## Übungsaufgaben
**1.** Gib aus dem Text über künstlerische Anonymität wortgetreu alles von „Von Nana Japaridze“ bis hinunter zu „selbst verspottet wird.“ wieder.
**2.** Welche drei Rollen schreibt der Text über künstlerische Anonymität den geheimen Identitäten der Künstler zu?
**3.** Greif den Text über künstlerische Anonymität auf und schreib ihn im Anschluss an seinen letzten Satz weiter.

+++ Vorliegender Text

Names We Know, Faces We Don’t: The Art of Anonymity

Von Nana Japaridze

In den Annalen der Kunstgeschichte tritt das Geheimnis häufig maskiert auf. Von Dadaisten in Frauenkleidung bis hin zu maskierten Street-Art-Künstlern – seit Generationen verbergen Künstler ihre Identität hinter Alter Egos, Pseudonymen oder zweiten Persönlichkeiten. Diese geheimen Identitäten dienen als Schutzschild, Spiegel oder Schlüssel: Werkzeuge, mit denen neue Stimmen freigesetzt, Konventionen herausgefordert oder manchmal die Kunstwelt selbst verspottet wird.

In gewisser Weise liest sich die Kunstgeschichte deshalb wie ein Kriminalroman: rätselhafte Signaturen, kryptische Graffiti-Tags und Doppelleben, in denen die Grenze zwischen Künstler und Figur verschwimmt. Warum verspüren Kreative den Drang, sich zu verdoppeln? Manche wollen Identität satirisieren, andere fama oder Zensur entkommen, und einige sehnen sich schlicht nach der Freiheit, einmal jemand anderes zu sein. Hinter jedem Alias verbirgt sich eine künstlerische Offenbarung. Heben wir ein paar dieser Masken und entdecken wir, was passiert, wenn Künstler sich ausgerechnet im grellen Licht verstecken.

++++++
+++ Datenauszug

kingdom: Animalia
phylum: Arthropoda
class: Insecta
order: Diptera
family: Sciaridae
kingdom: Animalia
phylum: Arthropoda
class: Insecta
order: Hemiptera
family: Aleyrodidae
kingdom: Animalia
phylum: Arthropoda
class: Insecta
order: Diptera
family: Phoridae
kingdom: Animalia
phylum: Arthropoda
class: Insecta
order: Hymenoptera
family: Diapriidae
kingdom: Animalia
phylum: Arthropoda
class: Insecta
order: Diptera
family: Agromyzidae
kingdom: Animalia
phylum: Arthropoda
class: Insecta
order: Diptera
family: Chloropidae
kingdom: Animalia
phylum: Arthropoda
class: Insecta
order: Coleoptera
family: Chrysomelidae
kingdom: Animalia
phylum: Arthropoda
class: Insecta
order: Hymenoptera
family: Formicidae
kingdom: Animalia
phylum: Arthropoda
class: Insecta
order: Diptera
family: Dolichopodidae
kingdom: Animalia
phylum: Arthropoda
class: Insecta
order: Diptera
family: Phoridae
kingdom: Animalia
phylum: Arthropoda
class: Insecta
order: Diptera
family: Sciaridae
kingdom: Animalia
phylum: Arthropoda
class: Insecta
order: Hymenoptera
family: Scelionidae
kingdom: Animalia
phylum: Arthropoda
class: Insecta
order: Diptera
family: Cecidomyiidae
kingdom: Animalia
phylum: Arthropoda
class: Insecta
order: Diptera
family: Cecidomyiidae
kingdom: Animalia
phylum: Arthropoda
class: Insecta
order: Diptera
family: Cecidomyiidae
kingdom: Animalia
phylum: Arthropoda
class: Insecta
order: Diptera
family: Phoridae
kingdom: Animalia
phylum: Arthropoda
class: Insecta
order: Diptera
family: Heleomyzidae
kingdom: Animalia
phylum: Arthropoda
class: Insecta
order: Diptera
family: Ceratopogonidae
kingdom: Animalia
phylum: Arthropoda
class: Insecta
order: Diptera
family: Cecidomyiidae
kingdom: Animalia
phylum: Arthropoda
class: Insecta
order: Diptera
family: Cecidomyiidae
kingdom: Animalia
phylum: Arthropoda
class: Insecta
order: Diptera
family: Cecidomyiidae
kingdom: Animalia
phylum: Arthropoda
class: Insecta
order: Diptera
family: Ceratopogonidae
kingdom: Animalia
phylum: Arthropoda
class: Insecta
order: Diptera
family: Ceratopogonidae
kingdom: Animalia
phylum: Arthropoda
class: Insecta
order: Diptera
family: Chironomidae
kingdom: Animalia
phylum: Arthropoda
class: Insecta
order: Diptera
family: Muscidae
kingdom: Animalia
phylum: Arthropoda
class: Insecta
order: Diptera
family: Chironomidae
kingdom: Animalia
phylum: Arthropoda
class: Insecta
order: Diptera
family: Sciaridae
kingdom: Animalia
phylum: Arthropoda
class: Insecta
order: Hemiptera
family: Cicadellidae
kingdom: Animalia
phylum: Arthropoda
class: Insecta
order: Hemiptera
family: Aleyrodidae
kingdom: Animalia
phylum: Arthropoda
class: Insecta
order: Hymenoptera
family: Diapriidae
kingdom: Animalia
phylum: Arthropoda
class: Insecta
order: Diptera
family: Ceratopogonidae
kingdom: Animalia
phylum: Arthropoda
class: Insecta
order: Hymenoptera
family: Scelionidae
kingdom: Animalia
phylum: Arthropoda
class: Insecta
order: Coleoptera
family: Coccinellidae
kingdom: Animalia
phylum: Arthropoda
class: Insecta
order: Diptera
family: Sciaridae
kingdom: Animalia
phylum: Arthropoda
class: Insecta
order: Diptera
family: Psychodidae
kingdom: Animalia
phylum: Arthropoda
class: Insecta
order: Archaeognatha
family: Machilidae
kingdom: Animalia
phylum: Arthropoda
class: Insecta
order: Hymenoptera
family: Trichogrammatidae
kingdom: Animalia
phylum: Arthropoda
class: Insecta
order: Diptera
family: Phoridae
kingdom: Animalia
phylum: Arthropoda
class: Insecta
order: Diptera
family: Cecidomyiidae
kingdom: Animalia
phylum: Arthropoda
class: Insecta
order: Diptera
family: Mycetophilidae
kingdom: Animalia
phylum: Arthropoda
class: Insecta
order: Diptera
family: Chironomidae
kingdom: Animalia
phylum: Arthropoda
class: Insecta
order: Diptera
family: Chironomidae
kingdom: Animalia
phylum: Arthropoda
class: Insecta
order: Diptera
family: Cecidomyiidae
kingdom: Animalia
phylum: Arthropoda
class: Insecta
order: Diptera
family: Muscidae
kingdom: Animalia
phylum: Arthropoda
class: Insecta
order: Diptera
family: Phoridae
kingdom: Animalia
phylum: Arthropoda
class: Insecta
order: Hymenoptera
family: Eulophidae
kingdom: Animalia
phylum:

++++++

## Lösungen
**1.**
Von Nana Japaridze

In den Annalen der Kunstgeschichte tritt das Geheimnis häufig maskiert auf. Von Dadaisten in Frauenkleidung bis hin zu maskierten Street-Art-Künstlern – seit Generationen verbergen Künstler ihre Identität hinter Alter Egos, Pseudonymen oder zweiten Persönlichkeiten. Diese geheimen Identitäten dienen als Schutzschild, Spiegel oder Schlüssel: Werkzeuge, mit denen neue Stimmen freigesetzt, Konventionen herausgefordert oder manchmal die Kunstwelt selbst verspottet wird.

**2.** Sie dienen als Schutzschild, Spiegel oder Schlüssel.

**3.**
Der Dada-Detektiv: Marcel Duchamp wird Rrose Sélavy

Paris, 1920er Jahre. Innerhalb der Avantgarde taucht ein neuer Name auf: Rrose Sélavy. Die Signatur, elegant und witzig, gehörte nicht etwa einer Frau, sondern Marcel Duchamp – dem schelmischen Pionier des Dadaismus und der Konzeptkunst. Ausgesprochen wie “Rose, c’est la vie” verbirgt der Name zugleich ein weiteres Wortspiel: “Eros, c’est la vie”.

Duchamp betrieb nicht bloß Maskerade. Als Fotograf Man Ray ihn 1921 als Rrose fotografierte – mit Samthut, Make-up und verschmitztem Lächeln – entstand ein Bild, das zugleich Porträt und Provokation war. Rrose Sélavy wurde ein lebendiges Kunstwerk: eine Persona, durch die Duchamp Fragen zu Geschlecht, Autorschaft und Originalität aufwerfen konnte.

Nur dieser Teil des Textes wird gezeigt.